▶ _TASK TO CARRY OUT_
Reproduce every line from the start of the entries down to the line containing "Informativa sulla privacy", including that line, without changing anything.

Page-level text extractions
- - - -

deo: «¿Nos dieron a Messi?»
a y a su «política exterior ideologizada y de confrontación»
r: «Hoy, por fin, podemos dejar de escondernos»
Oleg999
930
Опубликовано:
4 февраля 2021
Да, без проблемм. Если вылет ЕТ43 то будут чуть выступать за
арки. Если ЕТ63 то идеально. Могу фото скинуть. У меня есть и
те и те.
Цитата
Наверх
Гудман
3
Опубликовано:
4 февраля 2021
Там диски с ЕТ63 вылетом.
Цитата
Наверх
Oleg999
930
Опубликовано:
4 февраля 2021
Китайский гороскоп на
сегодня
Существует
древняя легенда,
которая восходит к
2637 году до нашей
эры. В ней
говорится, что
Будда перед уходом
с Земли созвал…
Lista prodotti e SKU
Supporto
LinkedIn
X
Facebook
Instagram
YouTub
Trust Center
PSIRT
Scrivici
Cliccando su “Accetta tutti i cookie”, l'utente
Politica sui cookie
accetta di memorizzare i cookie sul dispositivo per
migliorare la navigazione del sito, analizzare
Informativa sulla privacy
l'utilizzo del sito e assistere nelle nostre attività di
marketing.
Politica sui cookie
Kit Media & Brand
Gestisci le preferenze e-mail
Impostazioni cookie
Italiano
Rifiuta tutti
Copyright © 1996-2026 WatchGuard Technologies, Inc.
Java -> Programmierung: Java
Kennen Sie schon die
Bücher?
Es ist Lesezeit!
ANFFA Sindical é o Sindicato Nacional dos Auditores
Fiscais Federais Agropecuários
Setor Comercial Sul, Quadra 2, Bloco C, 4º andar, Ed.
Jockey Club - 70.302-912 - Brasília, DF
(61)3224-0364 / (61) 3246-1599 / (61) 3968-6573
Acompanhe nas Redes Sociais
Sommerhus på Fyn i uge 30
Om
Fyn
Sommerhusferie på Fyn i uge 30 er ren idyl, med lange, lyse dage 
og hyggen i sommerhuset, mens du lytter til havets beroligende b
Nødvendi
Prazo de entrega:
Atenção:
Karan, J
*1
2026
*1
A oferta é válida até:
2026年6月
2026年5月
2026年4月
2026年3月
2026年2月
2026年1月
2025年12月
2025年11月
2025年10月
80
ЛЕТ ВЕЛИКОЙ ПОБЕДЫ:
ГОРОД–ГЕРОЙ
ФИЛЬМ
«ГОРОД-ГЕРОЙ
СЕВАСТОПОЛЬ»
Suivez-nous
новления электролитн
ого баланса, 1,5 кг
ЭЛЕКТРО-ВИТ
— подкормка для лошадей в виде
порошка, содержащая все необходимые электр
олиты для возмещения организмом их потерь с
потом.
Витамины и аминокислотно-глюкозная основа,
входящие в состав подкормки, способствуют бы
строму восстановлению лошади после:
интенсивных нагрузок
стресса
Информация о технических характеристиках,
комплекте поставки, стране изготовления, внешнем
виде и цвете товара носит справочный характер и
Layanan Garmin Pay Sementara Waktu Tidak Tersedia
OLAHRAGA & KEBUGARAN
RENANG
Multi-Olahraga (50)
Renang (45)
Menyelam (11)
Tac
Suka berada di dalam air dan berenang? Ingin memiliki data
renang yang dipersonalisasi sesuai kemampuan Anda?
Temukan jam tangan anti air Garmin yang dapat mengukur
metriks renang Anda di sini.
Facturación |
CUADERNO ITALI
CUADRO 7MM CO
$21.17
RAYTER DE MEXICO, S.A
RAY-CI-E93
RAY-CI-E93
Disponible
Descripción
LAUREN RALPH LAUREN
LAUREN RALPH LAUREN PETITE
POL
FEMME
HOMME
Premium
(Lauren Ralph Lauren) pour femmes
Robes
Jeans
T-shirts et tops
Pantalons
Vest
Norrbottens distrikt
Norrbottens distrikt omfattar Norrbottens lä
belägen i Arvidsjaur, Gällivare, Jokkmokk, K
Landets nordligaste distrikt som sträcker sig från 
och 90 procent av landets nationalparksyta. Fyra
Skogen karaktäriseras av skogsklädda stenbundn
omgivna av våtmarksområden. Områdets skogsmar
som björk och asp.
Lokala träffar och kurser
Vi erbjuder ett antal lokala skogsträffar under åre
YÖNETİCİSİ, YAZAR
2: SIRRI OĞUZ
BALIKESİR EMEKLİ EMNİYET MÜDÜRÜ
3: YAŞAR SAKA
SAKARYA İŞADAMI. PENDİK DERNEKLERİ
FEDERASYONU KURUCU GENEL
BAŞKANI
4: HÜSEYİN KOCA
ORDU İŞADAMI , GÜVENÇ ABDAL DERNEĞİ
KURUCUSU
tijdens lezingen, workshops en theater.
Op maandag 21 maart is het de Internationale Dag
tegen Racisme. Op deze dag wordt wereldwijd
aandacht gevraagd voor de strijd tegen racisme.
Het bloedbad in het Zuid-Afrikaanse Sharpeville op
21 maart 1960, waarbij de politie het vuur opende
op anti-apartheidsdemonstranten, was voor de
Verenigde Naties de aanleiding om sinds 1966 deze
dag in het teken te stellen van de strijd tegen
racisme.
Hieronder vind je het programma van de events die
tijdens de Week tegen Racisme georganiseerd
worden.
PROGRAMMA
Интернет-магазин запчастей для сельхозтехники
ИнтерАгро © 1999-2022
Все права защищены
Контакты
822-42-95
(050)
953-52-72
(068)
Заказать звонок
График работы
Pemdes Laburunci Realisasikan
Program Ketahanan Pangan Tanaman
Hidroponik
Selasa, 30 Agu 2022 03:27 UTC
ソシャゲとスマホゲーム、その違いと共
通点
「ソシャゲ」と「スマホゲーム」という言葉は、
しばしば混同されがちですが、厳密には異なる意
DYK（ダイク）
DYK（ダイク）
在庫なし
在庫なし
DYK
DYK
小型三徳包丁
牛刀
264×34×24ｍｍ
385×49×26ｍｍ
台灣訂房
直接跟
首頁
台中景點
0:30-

- - - -

▶ _RESULT_
deo: «¿Nos dieron a Messi?»
a y a su «política exterior ideologizada y de confrontación»
r: «Hoy, por fin, podemos dejar de escondernos»
Oleg999
930
Опубликовано:
4 февраля 2021
Да, без проблемм. Если вылет ЕТ43 то будут чуть выступать за
арки. Если ЕТ63 то идеально. Могу фото скинуть. У меня есть и
те и те.
Цитата
Наверх
Гудман
3
Опубликовано:
4 февраля 2021
Там диски с ЕТ63 вылетом.
Цитата
Наверх
Oleg999
930
Опубликовано:
4 февраля 2021
Китайский гороскоп на
сегодня
Существует
древняя легенда,
которая восходит к
2637 году до нашей
эры. В ней
говорится, что
Будда перед уходом
с Земли созвал…
Lista prodotti e SKU
Supporto
LinkedIn
X
Facebook
Instagram
YouTub
Trust Center
PSIRT
Scrivici
Cliccando su “Accetta tutti i cookie”, l'utente
Politica sui cookie
accetta di memorizzare i cookie sul dispositivo per
migliorare la navigazione del sito, analizzare
Informativa sulla privacy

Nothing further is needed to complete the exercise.